Activity list
1 > Can you rewrite the paragraph of the smart city passage that begins "There are various models" as a short bulleted list that keeps its main facts?
2 > Answer these questions using the smart city passage:
(a) Who does the passage say are the end users of smart city services?
(b) Which model does the passage attribute to Davis (1989)?
(c) In what kind of city does the study consider contextual elements?
3 > Transcribe the part of the smart city passage starting at "A comprehensive understanding" and ending at "Chinese smart city.".

By accepting or rejecting new smart services, citizens play key
roles in determining whether those services are a success or
failure. Cooperation between different stakeholders is essential
for the completion of smart city projects; in particular, this
involves citizens participating in and supporting projects, since
citizens are the end users of the services. Therefore, service
providers play a crucial role in designing appropriate activities
that enable collaboration, cooperation, and partnering with
different parties, and that engage citizens to participate in the
project (Granier & Kudo, 2016). However, organisational issues
associated with service providers can become potential barriers to
the implementation of a smart city project. It is therefore
essential for service providers to share the details of smart city
projects, such as the project’s purpose, vision, strategic plan and
expected results, and to show leadership that convinces citizens to
accept the technology (Nam & Pardo, 2011).
Accordingly, research on how to facilitate acceptance of smart
city technology is crucial, particularly because the literature
shows the concept of acceptance to be complex. It is commonly
agreed that user acceptance is a critical factor in the successful
implementation of information technologies, whether these are
common tools like word processing software or advanced and complex
applications like smart city services. User acceptance of new
technology is not automatic. Academic researchers and practitioners
have been actively interested in analysing the elements that
influence user acceptance, since this enables better design, and
evaluation of the way of users’ response about the new information
technology. This then minimises the risk of implementation failure
in both the organisational and consumer contexts.
There are various models for better understanding the acceptance
of information technology. These include the Technology Acceptance
Model (TAM; (Davis, 1989), Theory of Planned Behaviour (TPB;
(Ajzen, 1985), Theory of Reasoned Action (TRA; (Fishbein &
Ajzen, 1975a), Unified Theory of Acceptance and Use of Technology
(UTAUT; (Venkatesh, Morris, Davis, & Davis, 2003), and the
extended Unified Theory of Acceptance and Use of Technology
(UTAUT2; (Venkatesh, Thong, & Xu, 2012). Different models take
different perspectives and comprise different acceptance factors,
and they often have limitations when investigating technology
acceptance in different contexts. The purpose of establishing
technology acceptance models is to explain key factors in
facilitating adoption and thus enable the relationships among
different stakeholders (citizens, governments and companies) to be
improved and help city infrastructures become more efficient and
effective (Fan, 2018; Sepasgozar, Hawken, Sargolzaei, &
Foroozanfa, 2018).
A comprehensive understanding of user acceptance of smart
technology is especially significant in the initial stage of
implementing smart city services. Cities that put effort into
understanding citizens’ acceptance of smart technology can receive
benefits from advances in smart technology based on its extensive
adoption (Sepasgozar et al., 2018; Townsend, 2015). As more city
governments and companies develop smart technologies in various
smart city areas, citizen acceptance of these technologies is thus
an increasingly significant consideration for the success of these
developments and the creation of sustainable smart cities. One of
the motivations of this study is to identify the factors
influencing citizens’ acceptance of smart city services and to
consider the contextual elements in a Chinese smart city.

[Structured pose outputs]
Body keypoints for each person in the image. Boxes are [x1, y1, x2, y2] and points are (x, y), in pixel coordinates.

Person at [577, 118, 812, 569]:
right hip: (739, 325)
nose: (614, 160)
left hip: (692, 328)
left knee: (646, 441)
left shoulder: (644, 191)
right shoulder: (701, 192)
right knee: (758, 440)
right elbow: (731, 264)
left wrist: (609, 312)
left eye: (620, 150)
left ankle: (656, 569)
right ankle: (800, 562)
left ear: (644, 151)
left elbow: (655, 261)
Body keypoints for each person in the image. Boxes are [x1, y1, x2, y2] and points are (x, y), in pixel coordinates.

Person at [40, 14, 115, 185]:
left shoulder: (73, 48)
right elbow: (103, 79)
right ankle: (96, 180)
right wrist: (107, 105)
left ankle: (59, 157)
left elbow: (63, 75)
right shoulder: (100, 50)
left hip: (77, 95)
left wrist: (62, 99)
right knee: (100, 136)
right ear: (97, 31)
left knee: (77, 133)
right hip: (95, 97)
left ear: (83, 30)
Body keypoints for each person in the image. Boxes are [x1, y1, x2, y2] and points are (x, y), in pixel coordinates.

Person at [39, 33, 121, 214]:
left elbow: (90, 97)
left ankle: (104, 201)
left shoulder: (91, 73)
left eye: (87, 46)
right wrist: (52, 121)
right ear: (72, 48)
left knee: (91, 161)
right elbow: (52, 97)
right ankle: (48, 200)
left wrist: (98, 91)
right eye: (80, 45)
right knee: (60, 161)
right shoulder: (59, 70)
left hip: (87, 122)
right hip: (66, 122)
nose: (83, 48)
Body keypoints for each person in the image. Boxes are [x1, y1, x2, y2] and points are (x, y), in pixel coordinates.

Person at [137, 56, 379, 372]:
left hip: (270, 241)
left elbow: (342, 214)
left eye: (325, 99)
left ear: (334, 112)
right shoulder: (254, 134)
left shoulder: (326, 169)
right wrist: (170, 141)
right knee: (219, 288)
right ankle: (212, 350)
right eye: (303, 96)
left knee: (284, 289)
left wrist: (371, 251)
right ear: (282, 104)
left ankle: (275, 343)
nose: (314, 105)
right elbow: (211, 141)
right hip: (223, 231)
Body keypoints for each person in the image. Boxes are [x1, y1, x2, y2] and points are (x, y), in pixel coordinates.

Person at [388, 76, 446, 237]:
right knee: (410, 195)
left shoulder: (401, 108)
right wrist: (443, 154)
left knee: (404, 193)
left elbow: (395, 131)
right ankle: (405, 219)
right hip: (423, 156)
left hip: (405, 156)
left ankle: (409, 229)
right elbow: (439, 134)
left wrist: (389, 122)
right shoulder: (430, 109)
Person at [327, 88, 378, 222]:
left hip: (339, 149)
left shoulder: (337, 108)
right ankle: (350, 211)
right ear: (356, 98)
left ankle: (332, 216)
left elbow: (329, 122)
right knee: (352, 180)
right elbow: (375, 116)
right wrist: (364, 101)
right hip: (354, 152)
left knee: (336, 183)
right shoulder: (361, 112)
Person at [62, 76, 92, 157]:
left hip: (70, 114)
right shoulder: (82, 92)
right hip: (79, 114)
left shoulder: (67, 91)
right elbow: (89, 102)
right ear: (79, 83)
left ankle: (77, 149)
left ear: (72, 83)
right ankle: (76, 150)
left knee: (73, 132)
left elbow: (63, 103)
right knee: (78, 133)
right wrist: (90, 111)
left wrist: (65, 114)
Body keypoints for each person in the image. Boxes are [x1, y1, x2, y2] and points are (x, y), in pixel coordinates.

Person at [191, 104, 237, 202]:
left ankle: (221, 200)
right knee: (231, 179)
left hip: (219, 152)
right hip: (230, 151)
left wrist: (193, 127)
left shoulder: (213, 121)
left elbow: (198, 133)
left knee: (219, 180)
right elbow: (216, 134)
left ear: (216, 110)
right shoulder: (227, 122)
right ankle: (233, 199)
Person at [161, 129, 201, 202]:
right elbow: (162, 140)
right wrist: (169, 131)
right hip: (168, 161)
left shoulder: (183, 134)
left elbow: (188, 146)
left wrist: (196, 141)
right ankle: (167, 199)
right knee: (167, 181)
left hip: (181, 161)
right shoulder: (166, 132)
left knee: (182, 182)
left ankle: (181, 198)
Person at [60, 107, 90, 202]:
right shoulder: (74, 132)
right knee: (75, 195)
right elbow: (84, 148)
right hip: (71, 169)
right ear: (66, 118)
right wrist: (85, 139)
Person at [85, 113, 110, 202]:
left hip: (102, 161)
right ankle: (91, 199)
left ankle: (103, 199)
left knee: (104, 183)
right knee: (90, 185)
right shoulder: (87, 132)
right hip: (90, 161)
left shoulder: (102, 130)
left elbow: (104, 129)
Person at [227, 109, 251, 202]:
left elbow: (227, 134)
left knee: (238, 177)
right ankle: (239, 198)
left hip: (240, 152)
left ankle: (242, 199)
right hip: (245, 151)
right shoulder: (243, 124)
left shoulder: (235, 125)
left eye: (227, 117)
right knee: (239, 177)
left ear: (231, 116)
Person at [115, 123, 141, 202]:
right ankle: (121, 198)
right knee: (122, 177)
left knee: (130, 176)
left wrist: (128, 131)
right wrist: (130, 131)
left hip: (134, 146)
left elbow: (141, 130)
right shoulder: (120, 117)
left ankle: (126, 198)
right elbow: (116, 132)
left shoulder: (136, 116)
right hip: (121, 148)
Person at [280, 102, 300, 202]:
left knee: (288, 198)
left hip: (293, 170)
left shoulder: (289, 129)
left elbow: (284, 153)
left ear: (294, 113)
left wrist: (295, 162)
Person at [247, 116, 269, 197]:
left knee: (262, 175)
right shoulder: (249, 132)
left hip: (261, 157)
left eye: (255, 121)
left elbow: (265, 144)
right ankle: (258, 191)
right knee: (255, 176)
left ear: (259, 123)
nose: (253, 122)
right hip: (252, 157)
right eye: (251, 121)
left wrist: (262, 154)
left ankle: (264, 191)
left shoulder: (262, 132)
---
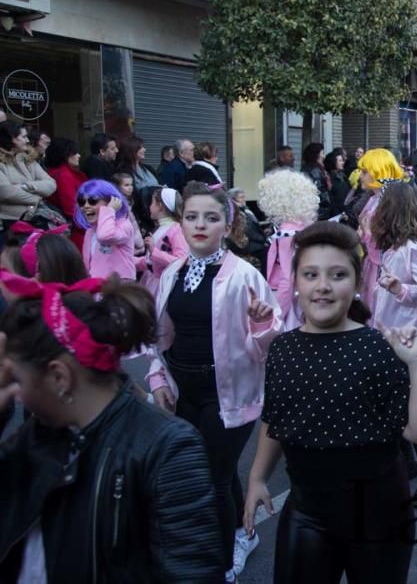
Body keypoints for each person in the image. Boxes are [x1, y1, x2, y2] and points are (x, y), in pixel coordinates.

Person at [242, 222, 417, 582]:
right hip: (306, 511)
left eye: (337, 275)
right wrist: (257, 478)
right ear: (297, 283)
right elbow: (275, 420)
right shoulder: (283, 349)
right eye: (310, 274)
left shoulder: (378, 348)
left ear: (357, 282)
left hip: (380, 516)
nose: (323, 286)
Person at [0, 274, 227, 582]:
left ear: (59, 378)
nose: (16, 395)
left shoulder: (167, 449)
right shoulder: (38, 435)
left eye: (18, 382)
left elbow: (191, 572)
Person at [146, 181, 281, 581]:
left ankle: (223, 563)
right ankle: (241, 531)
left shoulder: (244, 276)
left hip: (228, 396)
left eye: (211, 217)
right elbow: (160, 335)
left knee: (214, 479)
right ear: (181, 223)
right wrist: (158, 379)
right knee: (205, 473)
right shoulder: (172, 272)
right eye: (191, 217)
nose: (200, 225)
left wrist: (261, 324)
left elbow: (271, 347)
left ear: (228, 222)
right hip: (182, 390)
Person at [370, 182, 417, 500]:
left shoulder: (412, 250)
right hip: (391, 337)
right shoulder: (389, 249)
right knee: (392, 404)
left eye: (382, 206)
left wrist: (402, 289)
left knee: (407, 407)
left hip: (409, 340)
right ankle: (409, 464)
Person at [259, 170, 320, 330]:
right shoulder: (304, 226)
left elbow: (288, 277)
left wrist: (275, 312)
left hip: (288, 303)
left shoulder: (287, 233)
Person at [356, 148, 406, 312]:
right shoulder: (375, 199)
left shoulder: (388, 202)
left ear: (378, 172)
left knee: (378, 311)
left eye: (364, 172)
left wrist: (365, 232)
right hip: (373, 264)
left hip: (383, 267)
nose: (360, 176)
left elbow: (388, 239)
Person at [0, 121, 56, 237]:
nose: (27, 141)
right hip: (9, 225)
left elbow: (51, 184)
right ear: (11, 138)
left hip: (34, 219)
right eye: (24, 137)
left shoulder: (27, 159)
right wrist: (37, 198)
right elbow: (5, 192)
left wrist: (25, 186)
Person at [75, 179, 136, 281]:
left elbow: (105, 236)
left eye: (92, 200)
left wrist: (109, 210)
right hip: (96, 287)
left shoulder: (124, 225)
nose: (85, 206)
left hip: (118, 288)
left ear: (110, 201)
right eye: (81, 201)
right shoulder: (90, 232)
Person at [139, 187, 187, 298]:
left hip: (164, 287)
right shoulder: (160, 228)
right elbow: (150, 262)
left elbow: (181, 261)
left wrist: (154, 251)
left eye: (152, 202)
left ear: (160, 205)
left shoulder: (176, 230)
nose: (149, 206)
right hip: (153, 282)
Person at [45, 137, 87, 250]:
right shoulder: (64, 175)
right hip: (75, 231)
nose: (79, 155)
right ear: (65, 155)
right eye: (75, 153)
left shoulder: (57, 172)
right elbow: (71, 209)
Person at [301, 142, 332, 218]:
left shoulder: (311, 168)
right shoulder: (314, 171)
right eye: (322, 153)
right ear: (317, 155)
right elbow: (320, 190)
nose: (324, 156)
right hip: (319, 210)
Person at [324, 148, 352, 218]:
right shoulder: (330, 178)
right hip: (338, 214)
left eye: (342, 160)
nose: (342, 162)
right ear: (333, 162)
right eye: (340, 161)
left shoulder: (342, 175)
...
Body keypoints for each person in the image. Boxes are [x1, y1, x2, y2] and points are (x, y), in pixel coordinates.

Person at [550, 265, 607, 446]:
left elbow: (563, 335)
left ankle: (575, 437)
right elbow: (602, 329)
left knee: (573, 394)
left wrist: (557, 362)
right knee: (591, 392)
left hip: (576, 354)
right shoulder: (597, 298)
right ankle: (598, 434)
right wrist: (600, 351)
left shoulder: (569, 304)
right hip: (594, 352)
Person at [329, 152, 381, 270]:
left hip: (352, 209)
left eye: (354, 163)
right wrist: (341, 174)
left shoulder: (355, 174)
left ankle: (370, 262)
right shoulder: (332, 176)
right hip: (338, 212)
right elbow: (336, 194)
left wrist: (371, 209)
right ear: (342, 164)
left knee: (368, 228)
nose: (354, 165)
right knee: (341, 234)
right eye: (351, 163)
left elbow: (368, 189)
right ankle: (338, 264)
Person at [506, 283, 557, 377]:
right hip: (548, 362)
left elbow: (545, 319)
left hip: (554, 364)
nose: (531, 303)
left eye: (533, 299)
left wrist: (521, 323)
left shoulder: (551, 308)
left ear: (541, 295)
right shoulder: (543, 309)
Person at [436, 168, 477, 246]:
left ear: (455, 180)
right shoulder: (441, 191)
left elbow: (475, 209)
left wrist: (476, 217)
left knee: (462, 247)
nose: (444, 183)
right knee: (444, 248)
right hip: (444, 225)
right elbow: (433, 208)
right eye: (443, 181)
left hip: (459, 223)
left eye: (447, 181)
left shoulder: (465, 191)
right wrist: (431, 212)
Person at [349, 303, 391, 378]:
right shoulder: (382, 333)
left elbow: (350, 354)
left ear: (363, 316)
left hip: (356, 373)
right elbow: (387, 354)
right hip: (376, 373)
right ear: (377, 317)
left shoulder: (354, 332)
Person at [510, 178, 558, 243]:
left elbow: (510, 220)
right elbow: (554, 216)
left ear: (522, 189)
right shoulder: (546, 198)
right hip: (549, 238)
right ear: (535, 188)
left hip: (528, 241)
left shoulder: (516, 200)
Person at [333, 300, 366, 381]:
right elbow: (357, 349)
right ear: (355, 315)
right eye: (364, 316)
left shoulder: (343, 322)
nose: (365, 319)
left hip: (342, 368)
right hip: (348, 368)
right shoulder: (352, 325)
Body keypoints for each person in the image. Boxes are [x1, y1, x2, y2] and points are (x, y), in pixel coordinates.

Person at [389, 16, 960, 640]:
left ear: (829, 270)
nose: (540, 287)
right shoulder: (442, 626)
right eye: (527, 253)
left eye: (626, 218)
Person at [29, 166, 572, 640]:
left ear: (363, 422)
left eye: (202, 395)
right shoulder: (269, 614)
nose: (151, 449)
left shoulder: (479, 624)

Answer list
1 >
- Several models help explain acceptance of information technology: TAM (Davis, 1989), TPB (Ajzen, 1985), TRA (Fishbein & Ajzen, 1975a), UTAUT (Venkatesh, Morris, Davis, & Davis, 2003) and UTAUT2 (Venkatesh, Thong, & Xu, 2012).
- The models take different perspectives and include different acceptance factors.
- They often have limitations when used to study technology acceptance in different contexts.
- They aim to explain key factors in facilitating adoption. This can improve relationships among citizens, governments and companies and make city infrastructures more efficient and effective (Fan, 2018; Sepasgozar et al., 2018).

2 >
(a) Citizens.
(b) The Technology Acceptance Model (TAM).
(c) A Chinese smart city.

3 >
A comprehensive understanding of user acceptance of smart
technology is especially significant in the initial stage of
implementing smart city services. Cities that put effort into
understanding citizens’ acceptance of smart technology can receive
benefits from advances in smart technology based on its extensive
adoption (Sepasgozar et al., 2018; Townsend, 2015). As more city
governments and companies develop smart technologies in various
smart city areas, citizen acceptance of these technologies is thus
an increasingly significant consideration for the success of these
developments and the creation of sustainable smart cities. One of
the motivations of this study is to identify the factors
influencing citizens’ acceptance of smart city services and to
consider the contextual elements in a Chinese smart city.